[Bug] If sentence too long, some part will be missing during audio file generation #1680

Closed hengway closed 2 years ago

hengway commented 2 years ago

Describe the bug

If a sentence too long (separate by comma) some part of it will missing during the audio generation

Example: On April 1, 1942, Desmond Doss joined the United States Army. Little did he realize that three and a half years later, he would be standing on the White House lawn, receiving the nations highest award for his bravery and courage under fire. Of the 16 million men in uniform during World War 2, only 431 received the Congressional Medal of Honor.

The missing part will be: he would be standing on the White House lawn, receiving the nations highest award for his bravery and courage under fire.

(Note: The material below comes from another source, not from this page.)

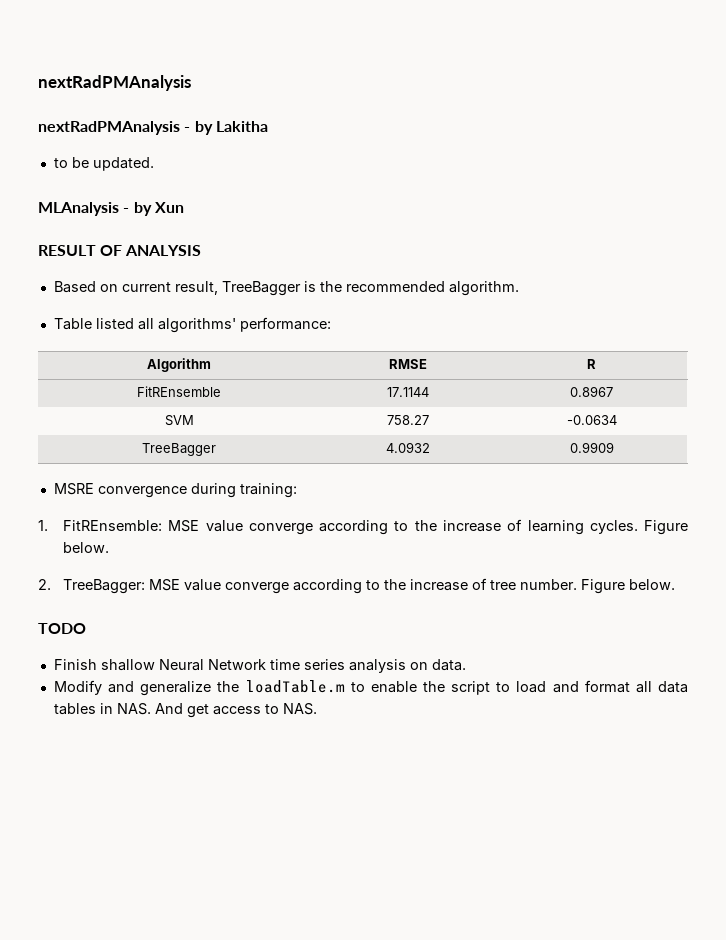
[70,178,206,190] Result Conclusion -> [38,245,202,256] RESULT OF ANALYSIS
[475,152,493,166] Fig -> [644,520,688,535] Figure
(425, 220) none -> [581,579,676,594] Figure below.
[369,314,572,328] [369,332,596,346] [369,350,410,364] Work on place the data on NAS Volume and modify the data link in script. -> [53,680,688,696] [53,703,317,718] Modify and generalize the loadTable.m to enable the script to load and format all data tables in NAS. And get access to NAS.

To work around, shorten the sentence by replace comma with full stop: On April 1, 1942, Desmond Doss joined the United States Army. Little did he realize that three and a half years later. He would be standing on the White House lawn, receiving the nations highest award for his bravery and courage under fire. Of the 16 million men in uniform during World War 2, only 431 received the Congressional Medal of Honor.

To Reproduce

Run below command tts --text "On April 1, 1942, Desmond Doss joined the United States Army. Little did he realize that three and a half years later, he would be standing on the White House lawn, receiving the nations highest award for his bravery and courage under fire. Of the 16 million men in uniform during World War 2, only 431 received the Congressional Medal of Honor. " --model_name "tts_models/en/ljspeech/tacotron2-DDC_ph" --out_path /var/data/The-unlikely-hero5.wav

Expected behavior

Able to generate whole audio file


ubuntu@ubuntu:~$ tts --text "On April 1, 1942, Desmond Doss joined the United States Army. Little did he realize that three and a half years later, he would be standing on the White House lawn, receiving the nations highest award for his bravery and courage under fire. Of the 16 million men in uniform during World War 2, only 431 received the Congressional Medal of Honor. " --model_name "tts_models/en/ljspeech/tacotron2-DDC_ph" --out_path /opt/tts_output/The-unlikely-hero5.wav
Additional context

No response

erogol commented 2 years ago

For Tacotron models there is a cap of 250 chars not to crash your memory. You need to set it manually if you wanna change it.

genglinxiao commented 10 months ago

I'm also looking for methods to generate long sentences. What I've found is, the limit is actually in the tokenizer, and is hard coded:

class VoiceBpeTokenizer: def __init__(self, vocab_file=None): self.tokenizer = None if vocab_file is not None: self.tokenizer = Tokenizer.from_file(vocab_file) self.char_limits = { "en": 250, "de": 253, "fr": 273, "es": 239, "it": 213, "pt": 203, "pl": 224, "zh-cn": 82, "ar": 166, "cs": 186, "ru": 182, "nl": 251, "tr": 226, "ja": 71, "hu": 224, "ko": 95, }

So you can simply modify the limit. However, I'm not sure about the downstream effect.

FurkanGozukara commented 10 months ago

For Tacotron models there is a cap of 250 chars not to crash your memory. You need to set it manually if you wanna change it.

what is limit for TTS V2? I saw in code 400 tokens

m000lie commented 6 months ago

For Tacotron models there is a cap of 250 chars not to crash your memory. You need to set it manually if you wanna change it.

how much memory is it expected to use per char? i have access to 1x H100 SCM 80GB. surely memory shouldn't be a problem right?